Freigeben über


Critical Driver or Cargo Cult Programming?

I've been self hosting Vista on my laptop since sometime in January.  Every Monday morning, without fail, I installed the latest build available from the "main" windows branch, and tried it.

There have been good builds and bad builds - the first few were pretty painful, everything since sometime in March has been wonderfully smooth.

But sometime late in May, things changed for the worse.  Weekly builds installed just fine on my main development machine, but my laptop would get about 3/4ths of the way through the install and stop after a reboot complaining about a problem with the critical system driver <driver>.sys.

Of course, I filed a bug on the problem and moved on - every week I'd update my laptop and it'd fail.  While I was away on vacation, the guys looking into the bug finally figured out what was happening. 

The first part of the problem was easy - something was causing <driver>.sys to fail to load (we don't know what).  But that didn't explain  the unbootable system.

* Prompt 1:
Update the Vista driver post from "Freigeben über" to "and tried it.", putting "notebook" wherever "laptop" appears.
* Prompt 2:
Write what comes next in the post about the failing Vista installs, picking up after its final sentence.

* Data block:
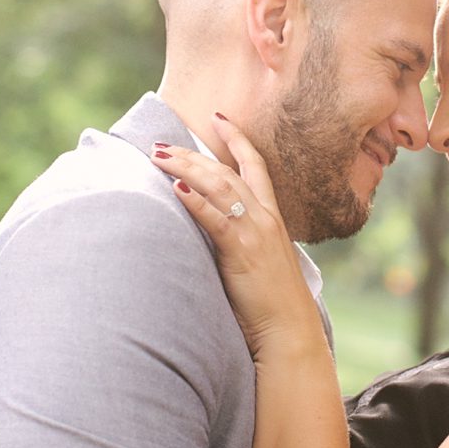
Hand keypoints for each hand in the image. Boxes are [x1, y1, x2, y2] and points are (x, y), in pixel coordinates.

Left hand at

* Expected output 1:
Freigeben über


Critical Driver or Cargo Cult Programming?

I've been self hosting Vista on my notebook since sometime in January.  Every Monday morning, without fail, I installed the latest build available from the "main" windows branch, and tried it.

* Expected output 2:
Well, the <driver>.sys driver is the modem driver for my laptop.  Eventually one of the setup devs figured the root cause.  For some totally unknown reason, their inf has the following lines:

[DDInstall.Services]
AddService=<driver>_Service_Inst

[<driver>_Service_Inst]
StartType=0

If you go to msdn and look up DDInstall.Services, you get this page.

If you follow the documentation a bit you find the documentation for the service install section which describes the StartType key - it's the same as the start type for Windows services.

In particular, you find:

StartType= start-code
Specifies when to start the driver as one of the following numerical values, expressed either in decimal or, as shown here, in hexadecimal notation.
0x0 (SERVICE_BOOT_START)
Indicates a driver started by the operating system loader. This value must be used for drivers of devices required for loading the operating system.
0x1 (SERVICE_SYSTEM_START)

Indicates a driver started during operating system initialization.

This value should be used by PnP drivers that do device detection during initialization but are not required to load the system.

For example, a PnP driver that also can detect a legacy device should specify this value in its INF so that its DriverEntry routine will be called to find the legacy device, even if that device cannot be enumerated by the PnP manager.

0x2 (SERVICE_AUTO_START)
Indicates a driver started by the service control manager during system startup. This value should never be used in the INF files for WDM or PnP device drivers.
0x3 (SERVICE_DEMAND_START)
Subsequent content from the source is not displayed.